→ **Your goal**: In the text of the entries below, switch "Argentina" to "Chile" and reproduce it with everything else unchanged. Leave the pictures out of the reproduced text.

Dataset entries
━━━━━━━━━━━━━━━━

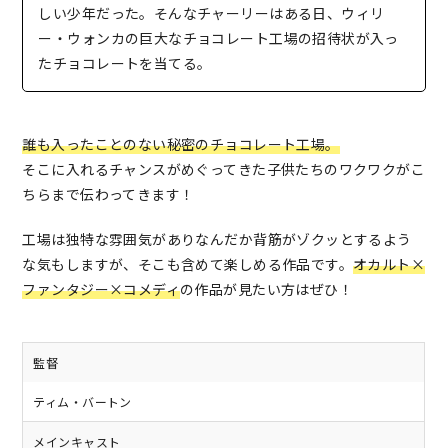
しい少年だった。そんなチャーリーはある日、ウィリ
ー・ウォンカの巨大なチョコレート工場の招待状が入っ
たチョコレートを当てる。
誰も入ったことのない秘密のチョコレート工場。
そこに入れるチャンスがめぐってきた子供たちのワクワクがこ
ちらまで伝わってきます！
工場は独特な雰囲気がありなんだか背筋がゾクッとするよう
な気もしますが、そこも含めて楽しめる作品です。
オカルト×
ファンタジー×コメディ
の作品が見たい方はぜひ！
監督
ティム・バートン
メインキャスト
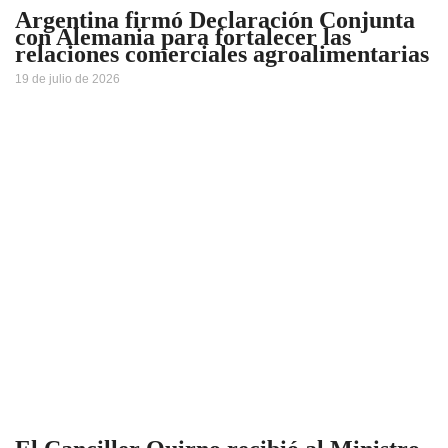
Argentina firmó Declaración Conjunta
con Alemania para fortalecer las
relaciones comerciales agroalimentarias
19 de julio de 2026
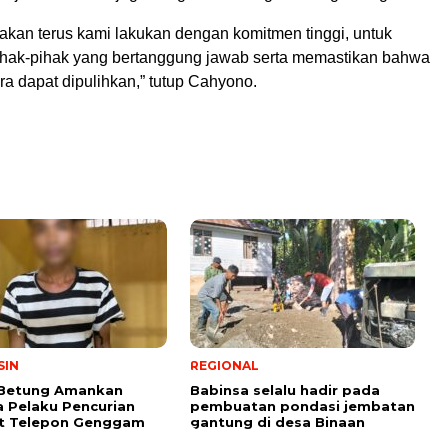
 akan terus kami lakukan dengan komitmen tinggi, untuk
hak-pihak yang bertanggung jawab serta memastikan bahwa
a dapat dipulihkan,” tutup Cahyono.
SIN
REGIONAL
 Betung Amankan
Babinsa selalu hadir pada
 Pelaku Pencurian
pembuatan pondasi jembatan
it Telepon Genggam
gantung di desa Binaan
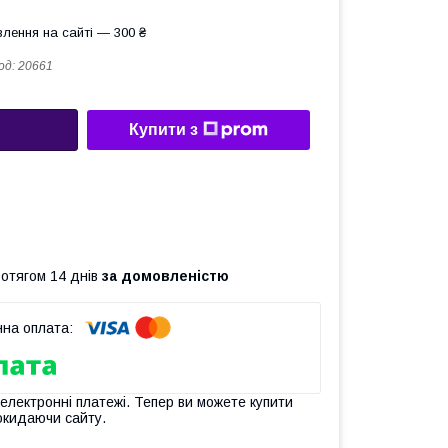
лення на сайті — 300 ₴
од:
20661
Купити з
ротягом 14 днів
за домовленістю
 електронні платежі. Тепер ви можете купити
окидаючи сайту.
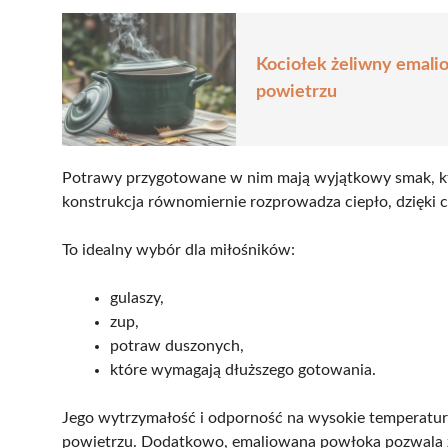
Kociołek żeliwny emali
powietrzu
Potrawy przygotowane w nim mają wyjątkowy smak, kt
konstrukcja równomiernie rozprowadza ciepło, dzięki c
To idealny wybór dla miłośników:
gulaszy,
zup,
potraw duszonych,
które wymagają dłuższego gotowania.
Jego wytrzymałość i odporność na wysokie temperatury
powietrzu. Dodatkowo, emaliowana powłoka pozwala zm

━━━━━━━━━━━━━━━━

→ **Response**:
しい少年だった。そんなチャーリーはある日、ウィリ
ー・ウォンカの巨大なチョコレート工場の招待状が入っ
たチョコレートを当てる。
誰も入ったことのない秘密のチョコレート工場。
そこに入れるチャンスがめぐってきた子供たちのワクワクがこ
ちらまで伝わってきます！
工場は独特な雰囲気がありなんだか背筋がゾクッとするよう
な気もしますが、そこも含めて楽しめる作品です。
オカルト×
ファンタジー×コメディ
の作品が見たい方はぜひ！
監督
ティム・バートン
メインキャスト
Chile firmó Declaración Conjunta
con Alemania para fortalecer las
relaciones comerciales agroalimentarias
19 de julio de 2026
 akan terus kami lakukan dengan komitmen tinggi, untuk
hak-pihak yang bertanggung jawab serta memastikan bahwa
a dapat dipulihkan,” tutup Cahyono.
SIN
REGIONAL
 Betung Amankan
Babinsa selalu hadir pada
 Pelaku Pencurian
pembuatan pondasi jembatan
it Telepon Genggam
gantung di desa Binaan
лення на сайті — 300 ₴
од:
20661
Купити з
ротягом 14 днів
за домовленістю
 електронні платежі. Тепер ви можете купити
окидаючи сайту.
Kociołek żeliwny emali
powietrzu
Potrawy przygotowane w nim mają wyjątkowy smak, kt
konstrukcja równomiernie rozprowadza ciepło, dzięki c
To idealny wybór dla miłośników:
gulaszy,
zup,
potraw duszonych,
które wymagają dłuższego gotowania.
Jego wytrzymałość i odporność na wysokie temperatury
powietrzu. Dodatkowo, emaliowana powłoka pozwala zm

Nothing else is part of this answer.